Again the nod. He noticed that she’d placed her hands under her thighs and that her features had settled into a resigned grimace.

“Correct me if I’m wrong, Major, but a hallmark of H and I is stealth, is it not? The job does not demand physical confrontation. On the contrary, it is to introduce an element of fear, an intimation of terror, of uncertainty; to frighten the target without actually doing any physical harm.”

The muscles in the woman’s jaw tightened. Her eyes narrowed, but she said nothing. Borodin noted a daub of color in her cheeks that had not been there a moment earlier. He spun his monitor so she might see it. “This story just hit the wires. ‘Ambassador’s wife attacked by assailant in Berlin.’ At the ambassador’s residence, no less.” He paused to allow her to read a few lines. “Any comment? It was you, wasn’t it? I can’t imagine who else would wish to break into the American ambassador’s house precisely when he was attending a meeting to which we were not invited.”

A vein at the woman’s temple had magically appeared. Even at a distance, he could see it pulsing with frightening intensity.

Borodin turned the monitor back toward him and adopted a less benign tone. “Well?” he demanded. “I suppose you think it was a success because you weren’t caught. Don’t you realize it doesn’t matter if they can’t prove anything? The Americans know who was behind it. Damned careless of you. But then that’s something of your trademark, isn’t it, Major?”

Still no answer, the grimace as tight as a death rictus.

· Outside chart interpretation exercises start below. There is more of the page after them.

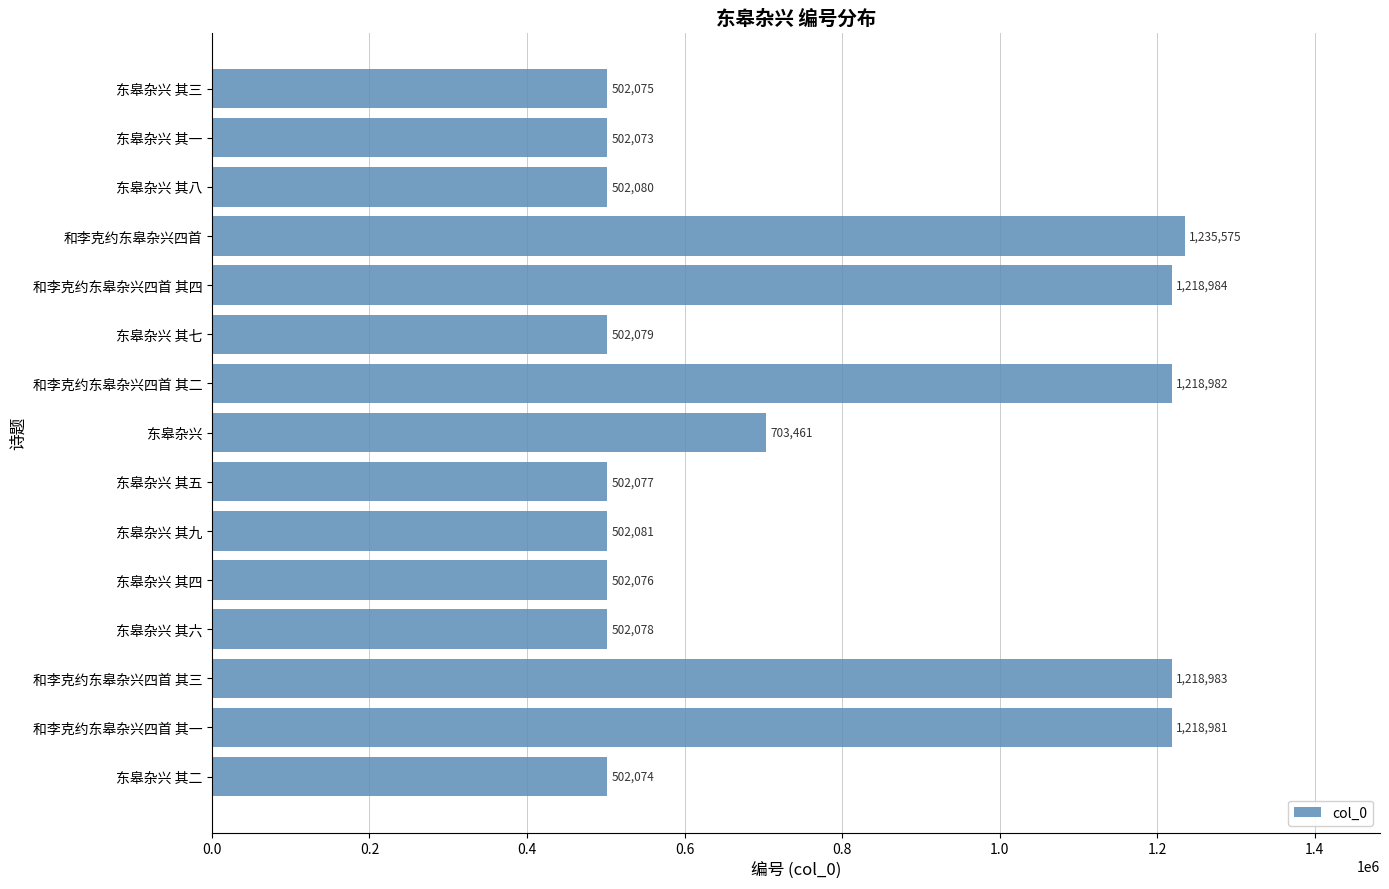

Reading bottom to top, extract all data points from this chart.

东皋杂兴 其二=502074	和李克约东皋杂兴四首 其一=1218981	和李克约东皋杂兴四首 其三=1218983	东皋杂兴 其六=502078	东皋杂兴 其四=502076	东皋杂兴 其九=502081	东皋杂兴 其五=502077	东皋杂兴=703461	和李克约东皋杂兴四首 其二=1218982	东皋杂兴 其七=502079	和李克约东皋杂兴四首 其四=1218984	和李克约东皋杂兴四首=1235575	东皋杂兴 其八=502080	东皋杂兴 其一=502073	东皋杂兴 其三=502075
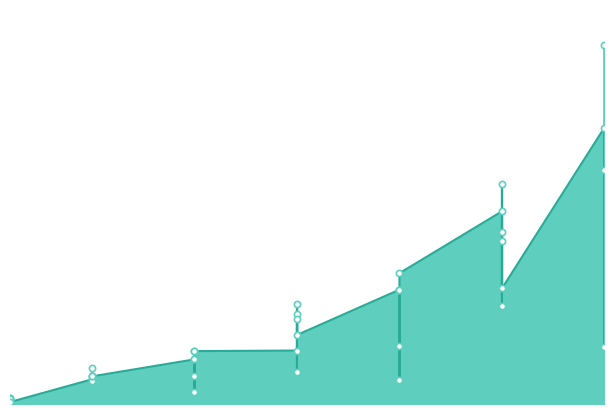

What is the change in value from 15 to 20?

+5620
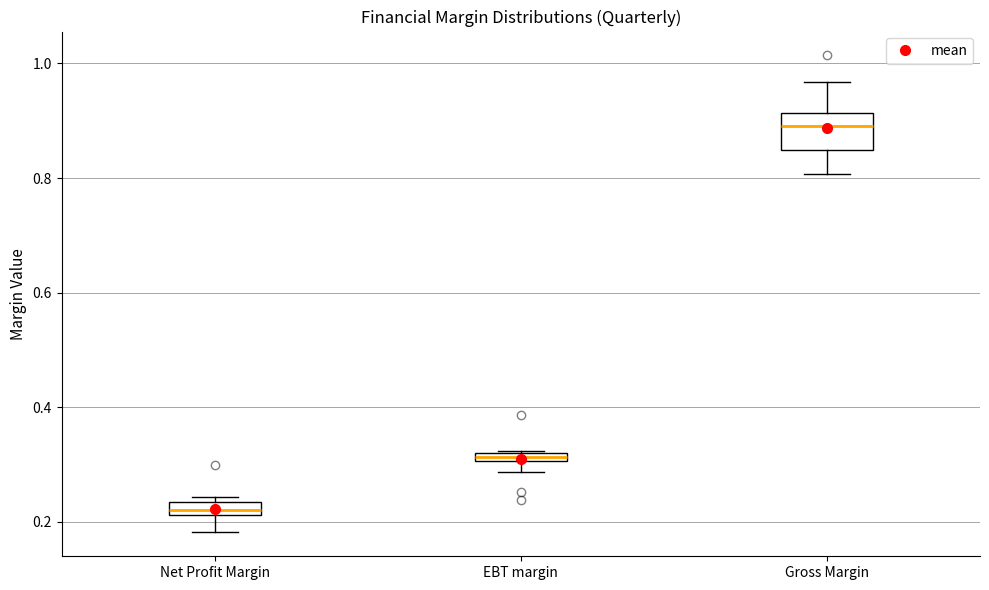

Comparing the boxes themselves (not the whiskers), which one is the tallest?

Gross Margin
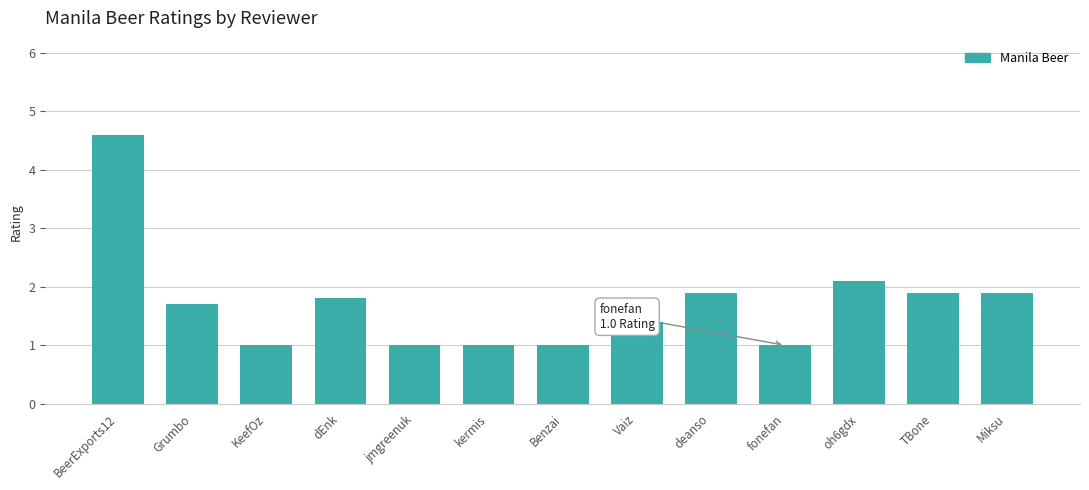

What is the minimum value shown in the chart?

1.0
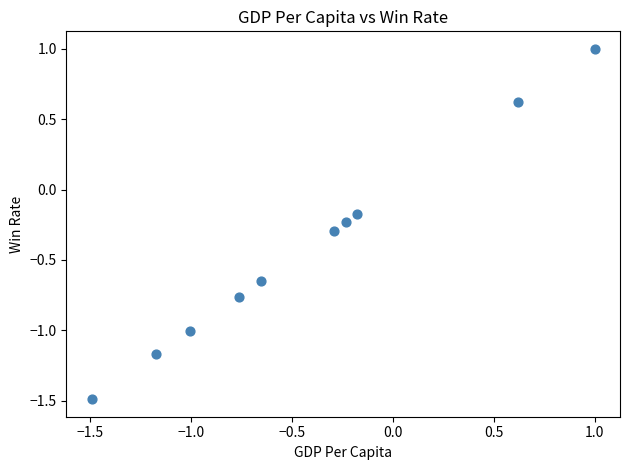

What is the average X value?

-0.4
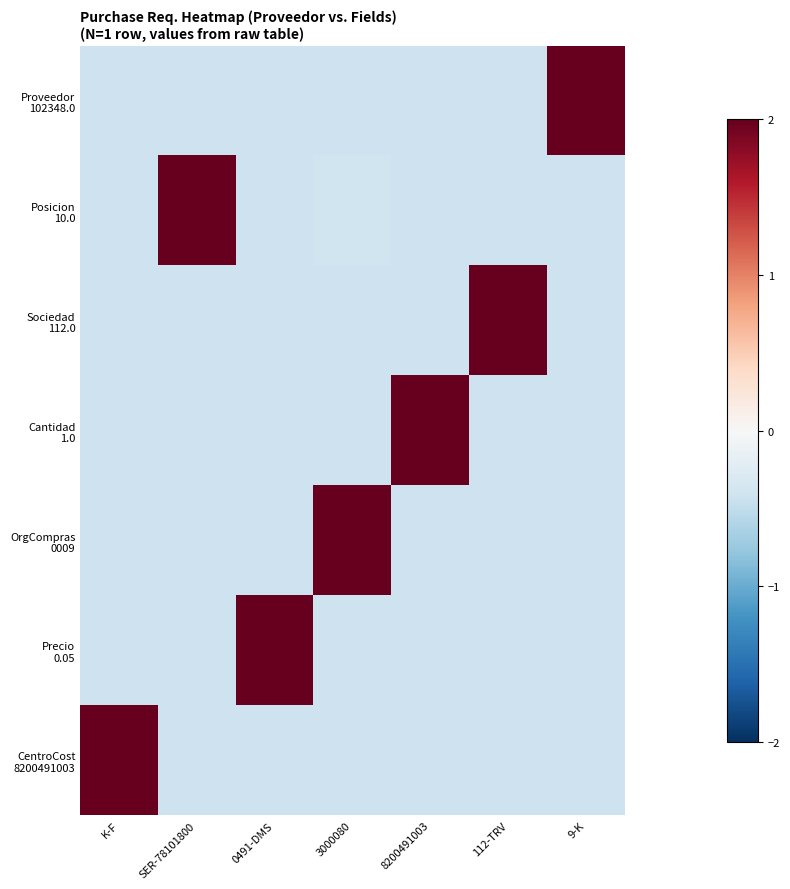

Which series has the largest range (max minus min)?

Posicion 10.0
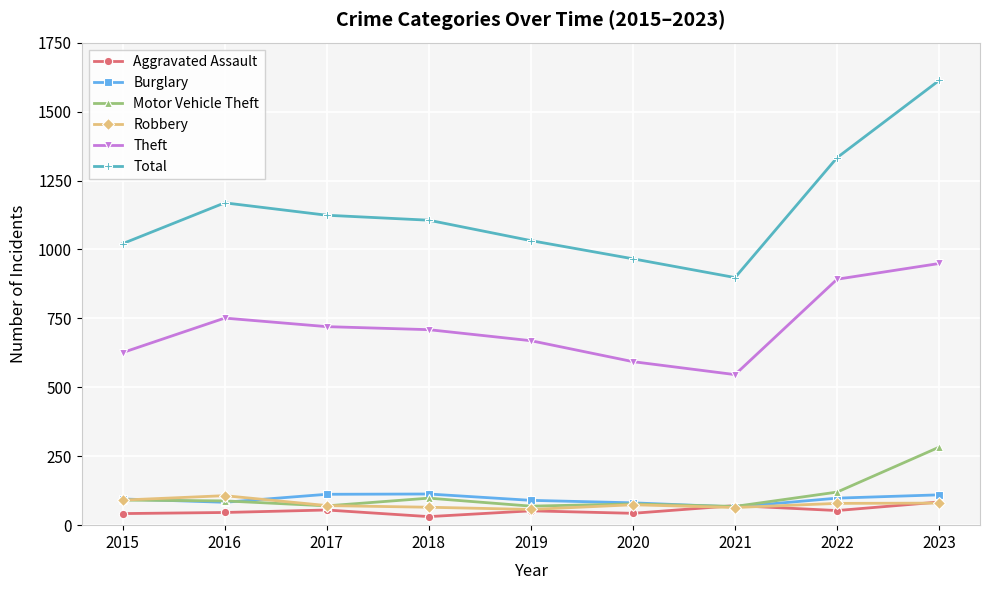

Between 2017 and 2020, which series saw the biggest shift?

Total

“Just what the hell did you do to the woman? Answer me!”

Valentina Asanova slid forward in her chair. Her hands came free of her thighs. She began to stand, her very pretty lips opening. Borodin felt the force of the wrath, as if hit by the concussion of a grenade. But as quickly, she relaxed. With a schoolgirl’s modesty, she adjusted her skirt, ran a hand across the gold chain at her neck, and offered a polite, subservient smile. “May I inquire why you requested my presence?”

Borodin sat back in his chair and expelled the breath he’d been holding. “I’m glad to see you don’t let your emotions get the best of you all the time.”

“No,” she replied with good humor. “Not all the time.”

They eyed each other, but neither laughed.

Borodin slid a dossier across the desk. “I have a job for you.”